To see the answer, just go out to a mall or a busy street and look around you. The people you see – the ordinary, everyday people going about their lives – that is where change comes from. If society is making the move toward acceptance for gay rights, it’s because individuals have looked at themselves, looked at the beliefs they learned at the same time as they were learning facts like “rain is wet” and “don’t touch the burner on the stove,” and decided to change.
For those people who have never made a change to their core beliefs, let me tell you that doing what’s right doesn’t always mean doing what’s easy. Changing beliefs that were taught to you by people you loved and trusted is one of the hardest things anyone has ever had to do. It’s a surgery you perform on yourself with no anesthetic, and make no mistake, the healing period can leave you feeling raw, fragile and exhausted. The surgery to remove a cancerous growth leaves you in better health, but it is difficult, frightening and nearly impossible to do alone.
People who are midway through the process of cutting out their own homophobic cancer are not bad people. People who have not yet started the process are not necessarily bad people. I like to believe that they have the potential to become very good people, but speaking as someone who has made the change from fear and inflexibility to a more open mindset, I can tell you that these people need your help.
So I ask you, as a favor to the whole world, male or female, religious or atheist, gay or straight or somewhere in between: Please. Be kind to people who aren’t quite there yet, but who are taking steps in the right direction. Be gentle and understanding. Cheer them on when they make the right choices. Don’t call them names or belittle them when they make the wrong choices. Remember that they are going through a process, not flipping a switch from wrong to right.

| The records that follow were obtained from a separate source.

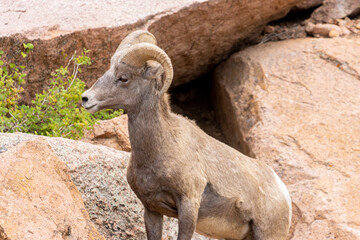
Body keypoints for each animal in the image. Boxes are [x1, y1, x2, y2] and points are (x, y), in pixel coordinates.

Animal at [82, 30, 292, 240]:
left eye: (124, 78)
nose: (86, 98)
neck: (159, 150)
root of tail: (284, 195)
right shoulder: (151, 210)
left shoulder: (188, 206)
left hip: (267, 234)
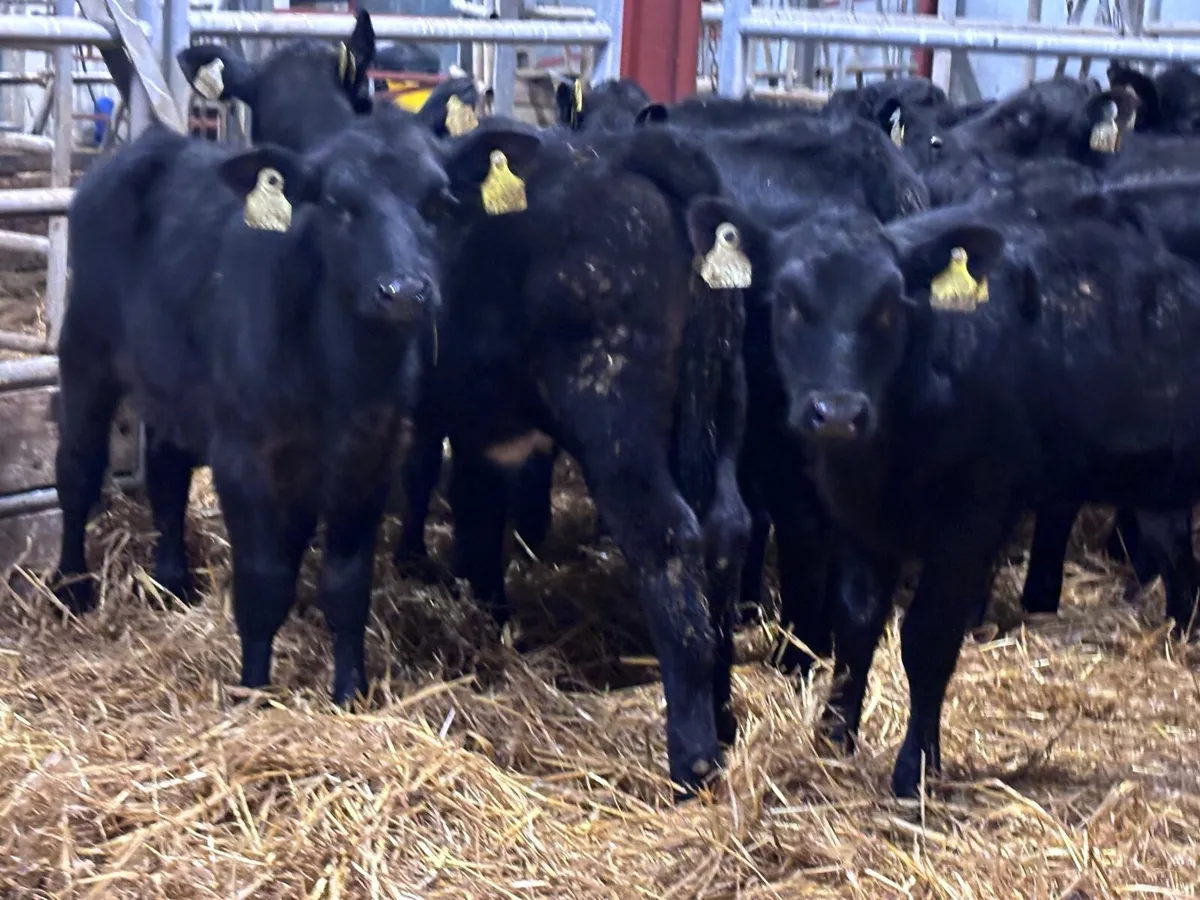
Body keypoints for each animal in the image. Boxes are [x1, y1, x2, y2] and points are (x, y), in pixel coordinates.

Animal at [51, 105, 537, 706]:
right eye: (337, 204)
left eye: (438, 203)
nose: (403, 292)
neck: (339, 374)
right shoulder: (244, 458)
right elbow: (263, 581)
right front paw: (253, 690)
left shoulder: (369, 460)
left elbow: (348, 586)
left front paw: (350, 692)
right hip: (84, 350)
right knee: (78, 470)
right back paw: (71, 587)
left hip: (171, 382)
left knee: (167, 470)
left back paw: (172, 580)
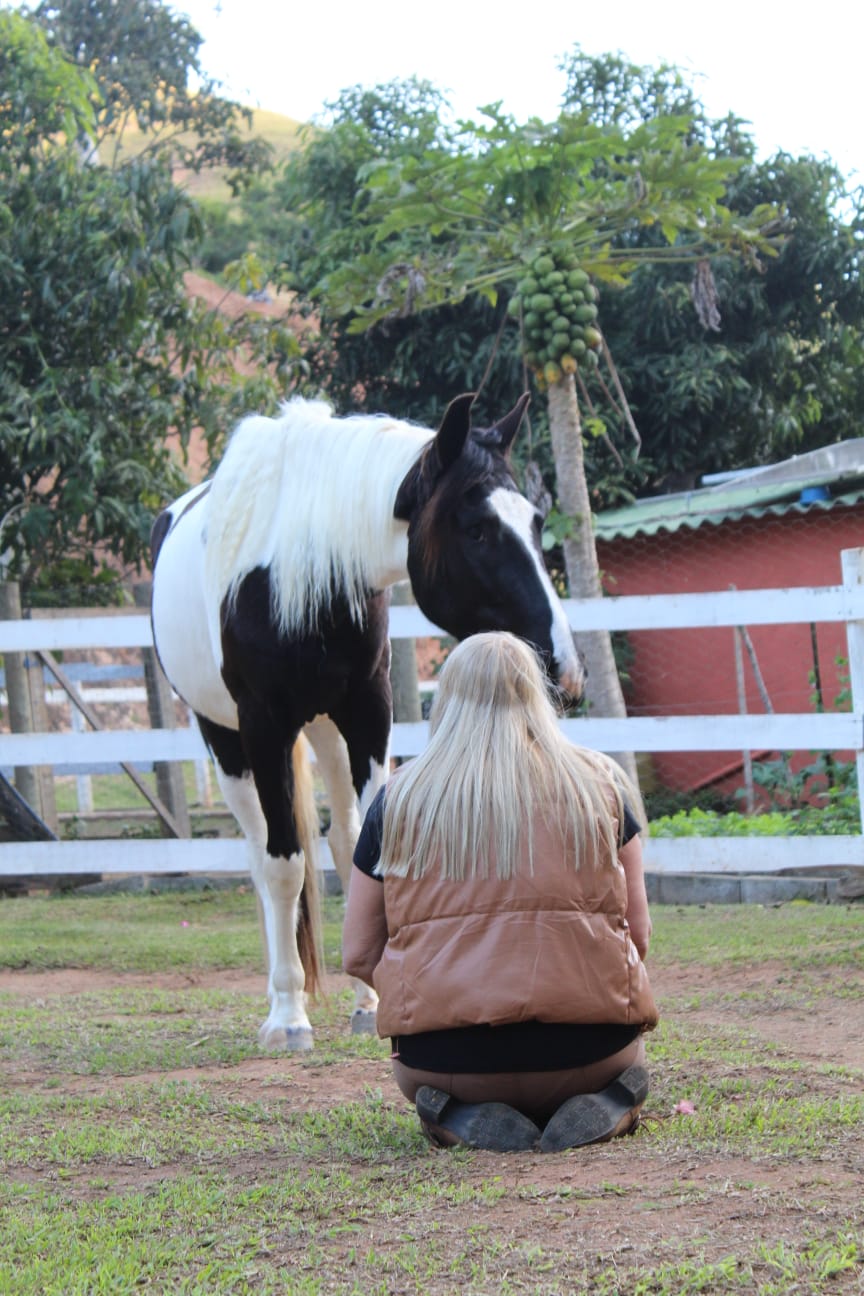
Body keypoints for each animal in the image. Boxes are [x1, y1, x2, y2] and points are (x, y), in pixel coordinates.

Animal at [150, 391, 584, 1051]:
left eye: (535, 522)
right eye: (477, 528)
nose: (563, 665)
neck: (299, 568)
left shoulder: (369, 711)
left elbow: (368, 849)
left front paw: (375, 1000)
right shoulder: (262, 725)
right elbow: (283, 866)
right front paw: (289, 1016)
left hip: (326, 729)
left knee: (338, 839)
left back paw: (357, 993)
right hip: (224, 738)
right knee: (260, 853)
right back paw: (280, 995)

The fear and doubt they feel is real, and I cannot stress enough how much of a difference your love and support can make.

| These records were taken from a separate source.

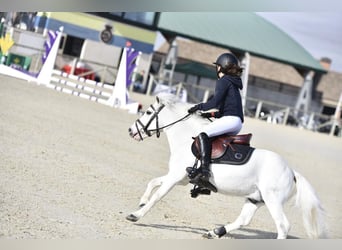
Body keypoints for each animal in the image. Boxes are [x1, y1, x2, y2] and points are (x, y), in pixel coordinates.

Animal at [126, 93, 326, 238]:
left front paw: (136, 214)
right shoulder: (179, 177)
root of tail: (292, 172)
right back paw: (214, 233)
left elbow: (158, 195)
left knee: (283, 226)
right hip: (256, 198)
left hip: (272, 199)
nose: (131, 131)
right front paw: (142, 200)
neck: (185, 138)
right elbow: (153, 182)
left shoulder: (175, 177)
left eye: (148, 112)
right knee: (244, 220)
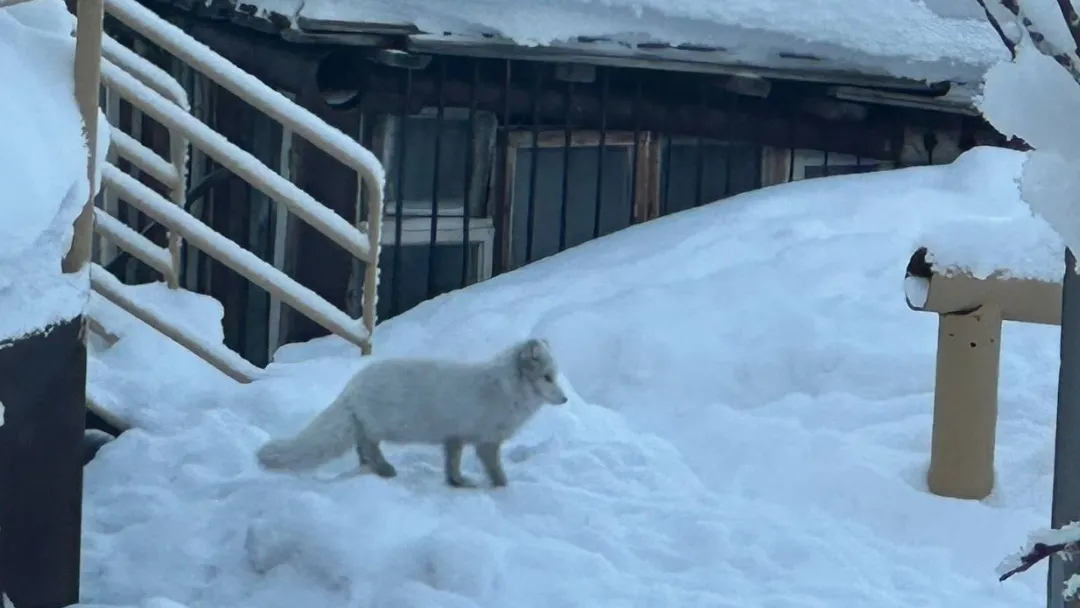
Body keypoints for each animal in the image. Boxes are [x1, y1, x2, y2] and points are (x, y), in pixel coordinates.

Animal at [257, 336, 570, 490]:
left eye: (555, 376)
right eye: (547, 377)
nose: (565, 399)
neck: (507, 388)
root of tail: (352, 386)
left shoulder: (454, 437)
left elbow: (452, 465)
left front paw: (457, 483)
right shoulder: (486, 442)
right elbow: (496, 471)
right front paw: (504, 489)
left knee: (361, 446)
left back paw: (373, 469)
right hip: (383, 426)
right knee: (368, 445)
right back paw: (384, 468)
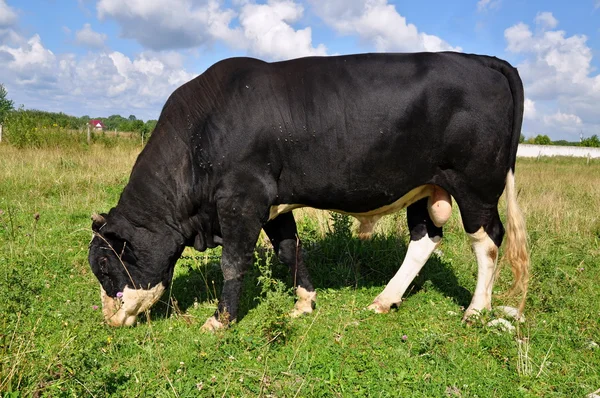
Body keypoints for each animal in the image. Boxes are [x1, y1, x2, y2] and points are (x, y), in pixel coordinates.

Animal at [86, 51, 528, 328]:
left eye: (105, 265)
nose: (109, 319)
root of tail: (481, 60)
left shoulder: (241, 198)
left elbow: (234, 261)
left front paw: (219, 320)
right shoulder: (272, 204)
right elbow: (289, 250)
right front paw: (304, 303)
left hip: (475, 185)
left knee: (489, 240)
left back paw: (475, 310)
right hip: (426, 187)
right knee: (425, 238)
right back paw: (385, 300)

In the end, I made the change from a homophobic woman to a woman who writes for an LGBT-friendly publication because of the people who knew what I was and loved me anyway. I changed for the gay man who held me while I cried on the day I caught my boyfriend cheating. I changed for the LGBT-friendly people who trusted that I could be a better person than I was and who never saw me as anything more or less than human. It’s what made me able to expand my own view of humanity, and I will always, always be grateful to them. I feel so much lighter without all that hatred and fear.
Just like the world isn’t finished changing in favor of the LGBT community, some people aren’t finished fighting homophobia on a personal level. Every person who changes their minds brings change to the world. Help them out, would you? You’re changing the whole world when you do.